**Your task:**
Copy out the lines of the records from the one containing "Ein stiller Abendspaziergang entlang des" through the one containing "Luxury Travel", both included.
*** Data for processing Section Begins ***
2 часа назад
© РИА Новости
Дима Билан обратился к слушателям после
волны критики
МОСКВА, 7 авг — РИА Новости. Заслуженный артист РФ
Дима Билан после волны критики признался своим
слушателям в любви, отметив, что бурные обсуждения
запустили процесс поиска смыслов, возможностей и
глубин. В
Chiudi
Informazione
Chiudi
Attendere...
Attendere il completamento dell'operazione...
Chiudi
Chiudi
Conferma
*** Data for processing Section Ends ***
*** Data for processing Section Begins ***
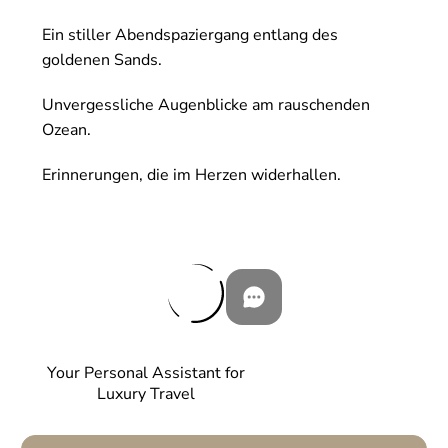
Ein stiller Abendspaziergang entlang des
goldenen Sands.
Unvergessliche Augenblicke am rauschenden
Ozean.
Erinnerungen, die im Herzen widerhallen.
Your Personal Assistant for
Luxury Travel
*** Data for processing Section Ends ***
**Output for this exercise:**
Ein stiller Abendspaziergang entlang des
goldenen Sands.
Unvergessliche Augenblicke am rauschenden
Ozean.
Erinnerungen, die im Herzen widerhallen.
Your Personal Assistant for
Luxury Travel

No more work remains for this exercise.